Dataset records
+ + +

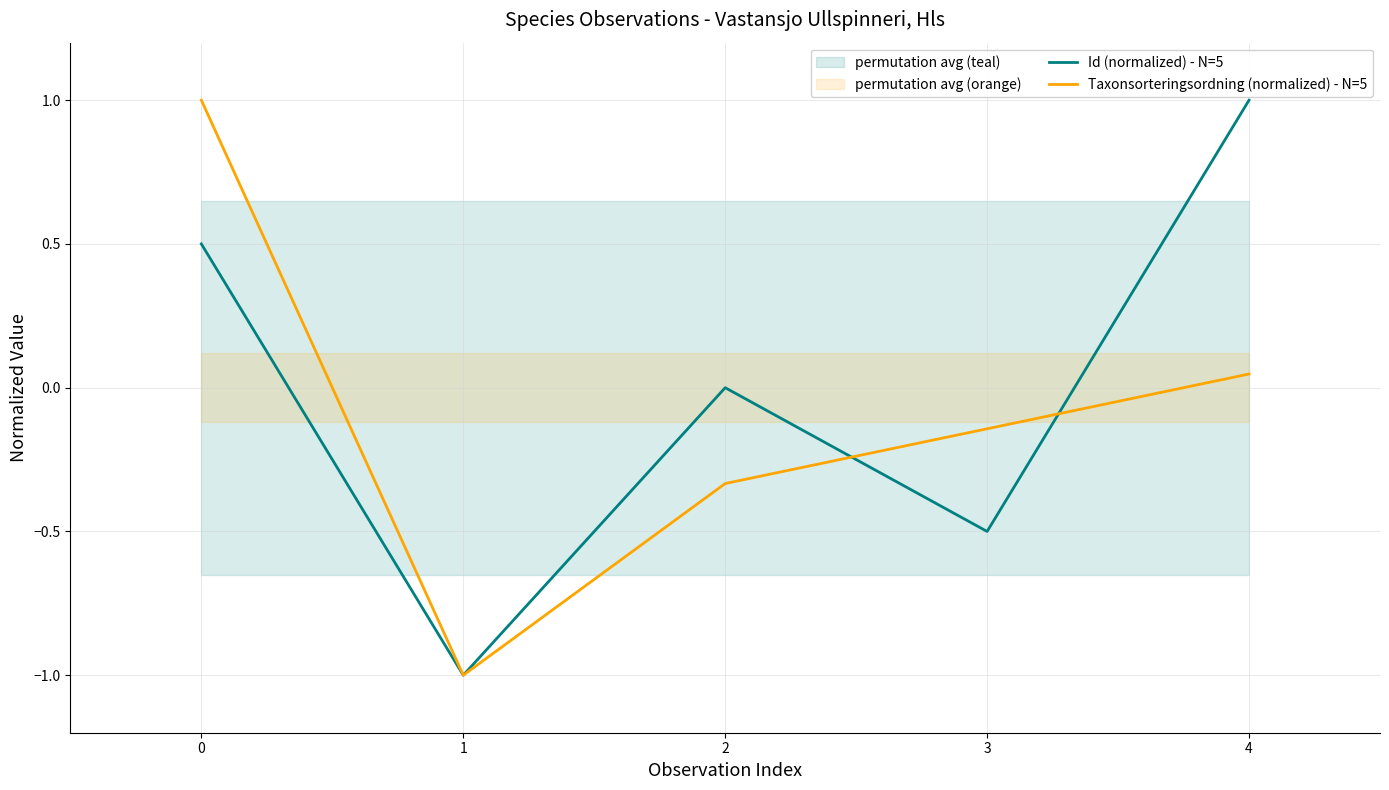

At how many categories does at least one series exceed 0?

2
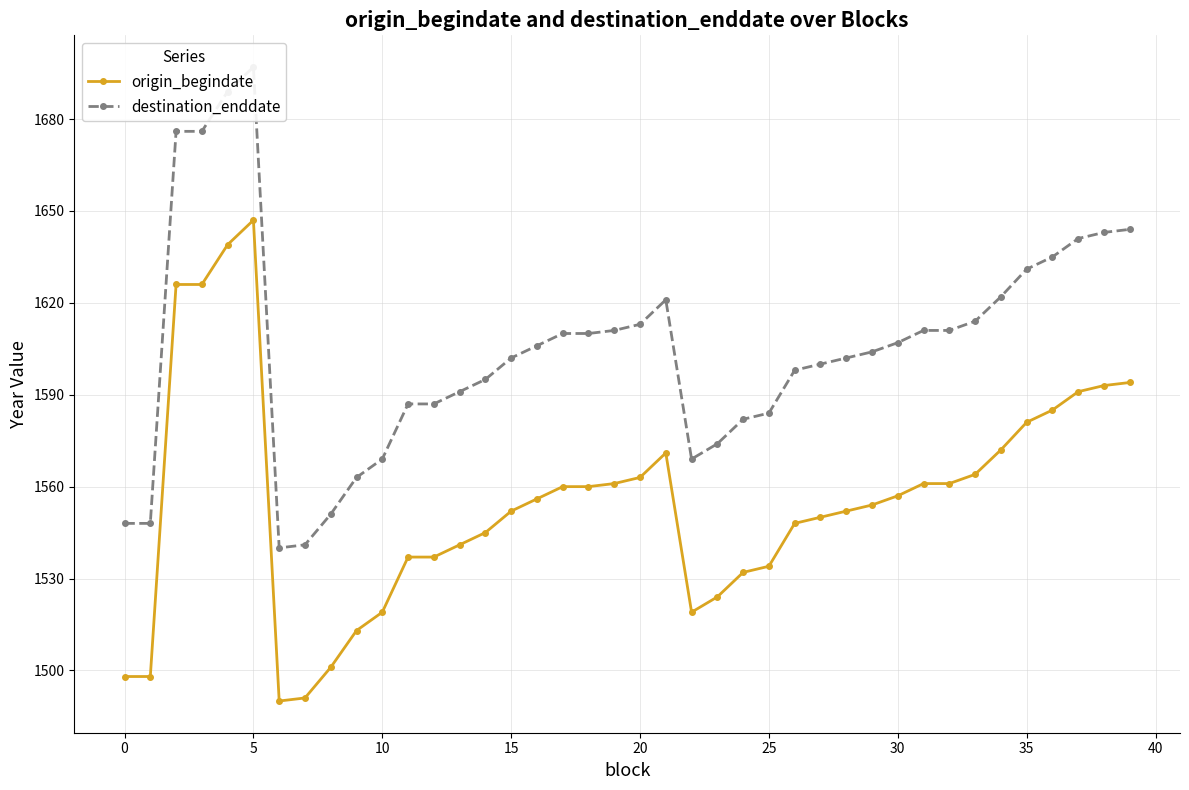

What is the sum of all origin_begindate values?

62203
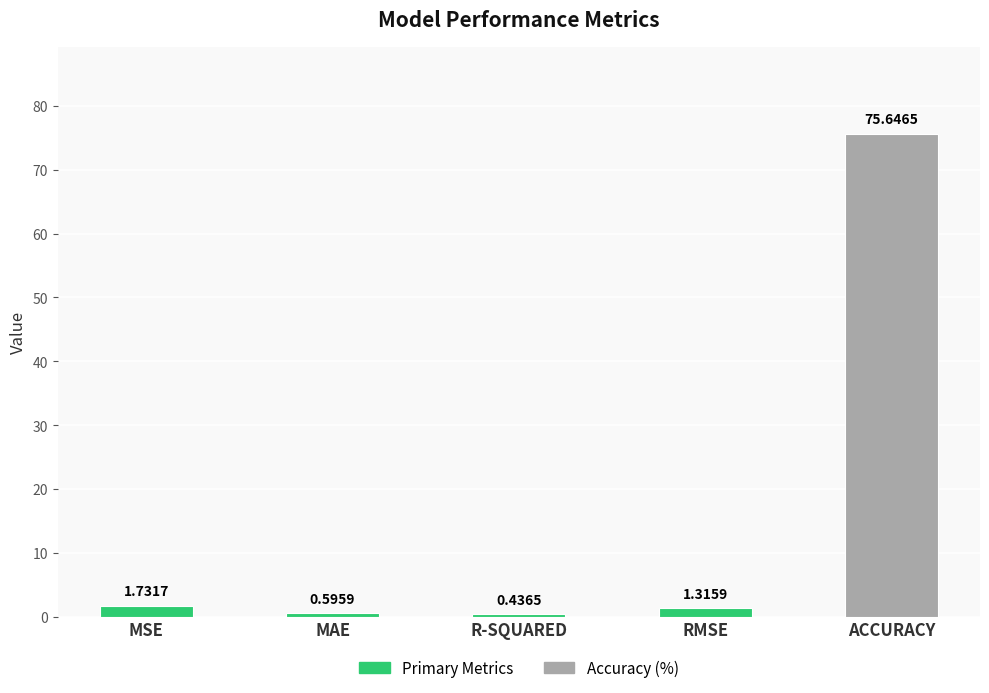

Rank the categories by value from lowest to highest.

R-SQUARED, MAE, RMSE, MSE, ACCURACY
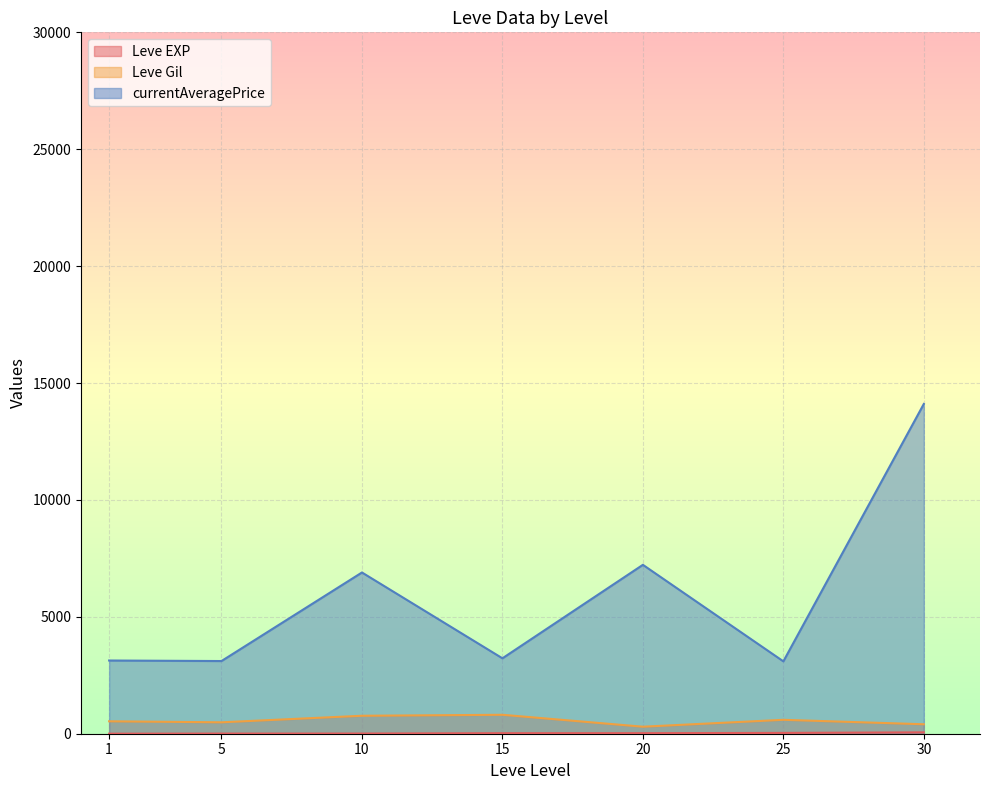

At which category is the sum across all series the highest?

30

+ + +

TASK DETAILS
Rewrite the records, swapping "categories" for "groups" throughout and changing nothing else. Omit the pictures from your answer.

RESPONSE AREA
At how many groups does at least one series exceed 0?

2

What is the sum of all origin_begindate values?

62203

Rank the groups by value from lowest to highest.

R-SQUARED, MAE, RMSE, MSE, ACCURACY

At which category is the sum across all series the highest?

30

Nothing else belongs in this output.